Requirements
Please convert each of the rows below into a numbered list of its lines, skipping blank lines and leaving the pictures out.

Information provided

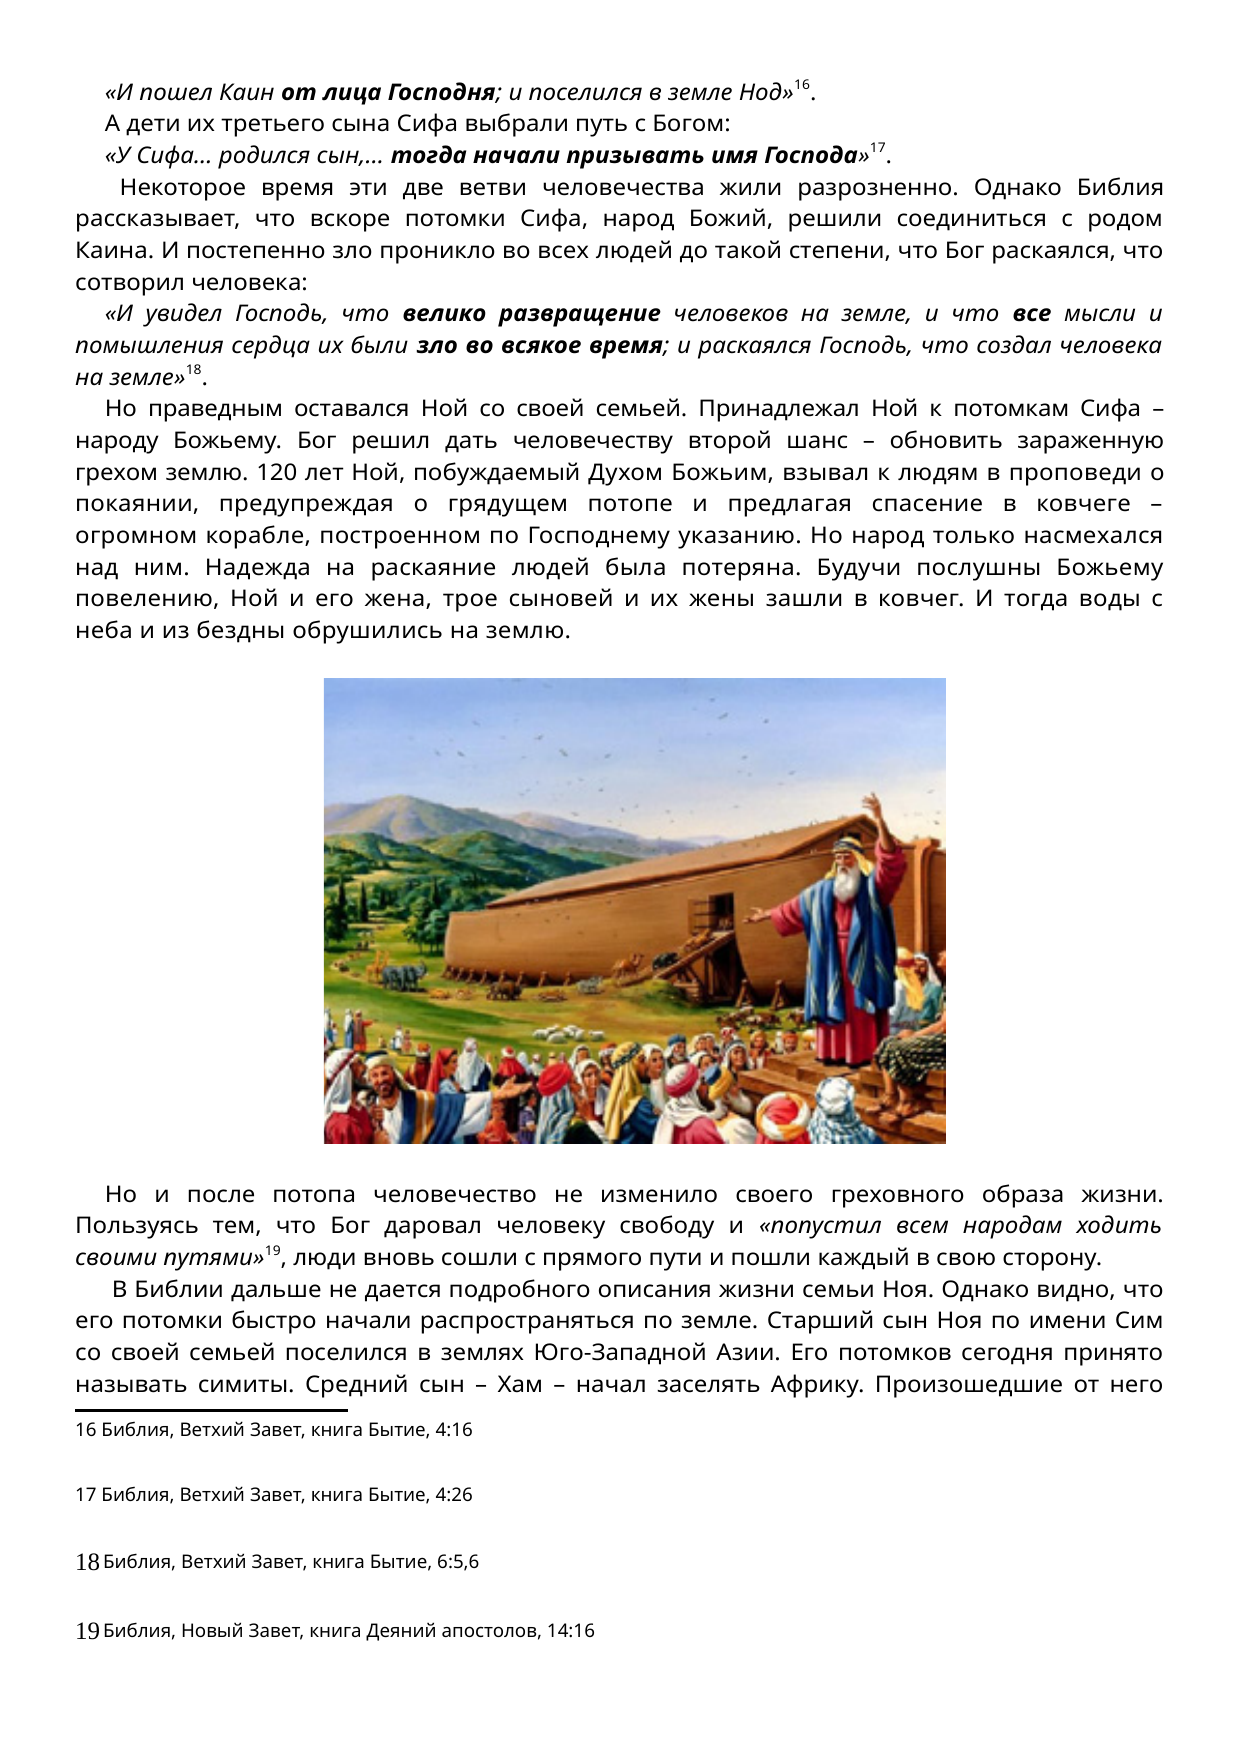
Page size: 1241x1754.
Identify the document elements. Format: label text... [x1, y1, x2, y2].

text Библия, Ветхий Завет, книга Бытие, 4:16 [75, 1417, 1165, 1442]
text «У Сифа… родился сын,… тогда начали призывать имя Господа». [75, 138, 1165, 170]
text «И пошел Каин от лица Господня; и поселился в земле Нод». [75, 75, 1165, 107]
text Библия, Ветхий Завет, книга Бытие, 4:26 [75, 1482, 1165, 1507]
text Библия, Новый Завет, книга Деяний апостолов, 14:16 [75, 1616, 1165, 1644]
text Но и после потопа человечество не изменило своего греховного образа жизни. Пользуясь тем, что Бог даровал человеку свободу и «попустил всем народам ходить своими путями», люди вновь сошли с прямого пути и пошли каждый в свою сторону. [75, 1177, 1165, 1272]
text В Библии дальше не дается подробного описания жизни семьи Ноя. Однако видно, что его потомки быстро начали распространяться по земле. Старший сын Ноя по имени Сим со своей семьей поселился в землях Юго-Западной Азии. Его потомков сегодня принято называть симиты. Средний сын – Хам – начал заселять Африку. Произошедшие от него [75, 1272, 1165, 1399]
text А дети их третьего сына Сифа выбрали путь с Богом: [75, 107, 1165, 138]
text Но праведным оставался Ной со своей семьей. Принадлежал Ной к потомкам Сифа – народу Божьему. Бог решил дать человечеству второй шанс – обновить зараженную грехом землю. 120 лет Ной, побуждаемый Духом Божьим, взывал к людям в проповеди о покаянии, предупреждая о грядущем потопе и предлагая спасение в ковчеге – огромном корабле, построенном по Господнему указанию. Но народ только насмехался над ним. Надежда на раскаяние людей была потеряна. Будучи послушны Божьему повелению, Ной и его жена, трое сыновей и их жены зашли в ковчег. И тогда воды с неба и из бездны обрушились на землю. [75, 392, 1165, 645]
text «И увидел Господь, что велико развращение человеков на земле, и что все мысли и помышления сердца их были зло во всякое время; и раскаялся Господь, что создал человека на земле». [75, 297, 1165, 392]
text Некоторое время эти две ветви человечества жили разрозненно. Однако Библия рассказывает, что вскоре потомки Сифа, народ Божий, решили соединиться с родом Каина. И постепенно зло проникло во всех людей до такой степени, что Бог раскаялся, что сотворил человека: [75, 170, 1165, 297]
text Библия, Ветхий Завет, книга Бытие, 6:5,6 [75, 1547, 1165, 1576]
picture [323, 678, 946, 1144]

Task response
1. Page size: 1241x1754.
2. Identify the document elements. Format: label text... [x1, y1, x2, y2].
3. text Библия, Ветхий Завет, книга Бытие, 4:16 [75, 1417, 1165, 1442]
4. text «У Сифа… родился сын,… тогда начали призывать имя Господа». [75, 138, 1165, 170]
5. text «И пошел Каин от лица Господня; и поселился в земле Нод». [75, 75, 1165, 107]
6. text Библия, Ветхий Завет, книга Бытие, 4:26 [75, 1482, 1165, 1507]
7. text Библия, Новый Завет, книга Деяний апостолов, 14:16 [75, 1616, 1165, 1644]
8. text Но и после потопа человечество не изменило своего греховного образа жизни. Пользуясь тем, что Бог даровал человеку свободу и «попустил всем народам ходить своими путями», люди вновь сошли с прямого пути и пошли каждый в свою сторону. [75, 1177, 1165, 1272]
9. text В Библии дальше не дается подробного описания жизни семьи Ноя. Однако видно, что его потомки быстро начали распространяться по земле. Старший сын Ноя по имени Сим со своей семьей поселился в землях Юго-Западной Азии. Его потомков сегодня принято называть симиты. Средний сын – Хам – начал заселять Африку. Произошедшие от него [75, 1272, 1165, 1399]
10. text А дети их третьего сына Сифа выбрали путь с Богом: [75, 107, 1165, 138]
11. text Но праведным оставался Ной со своей семьей. Принадлежал Ной к потомкам Сифа – народу Божьему. Бог решил дать человечеству второй шанс – обновить зараженную грехом землю. 120 лет Ной, побуждаемый Духом Божьим, взывал к людям в проповеди о покаянии, предупреждая о грядущем потопе и предлагая спасение в ковчеге – огромном корабле, построенном по Господнему указанию. Но народ только насмехался над ним. Надежда на раскаяние людей была потеряна. Будучи послушны Божьему повелению, Ной и его жена, трое сыновей и их жены зашли в ковчег. И тогда воды с неба и из бездны обрушились на землю. [75, 392, 1165, 645]
12. text «И увидел Господь, что велико развращение человеков на земле, и что все мысли и помышления сердца их были зло во всякое время; и раскаялся Господь, что создал человека на земле». [75, 297, 1165, 392]
13. text Некоторое время эти две ветви человечества жили разрозненно. Однако Библия рассказывает, что вскоре потомки Сифа, народ Божий, решили соединиться с родом Каина. И постепенно зло проникло во всех людей до такой степени, что Бог раскаялся, что сотворил человека: [75, 170, 1165, 297]
14. text Библия, Ветхий Завет, книга Бытие, 6:5,6 [75, 1547, 1165, 1576]
15. picture [323, 678, 946, 1144]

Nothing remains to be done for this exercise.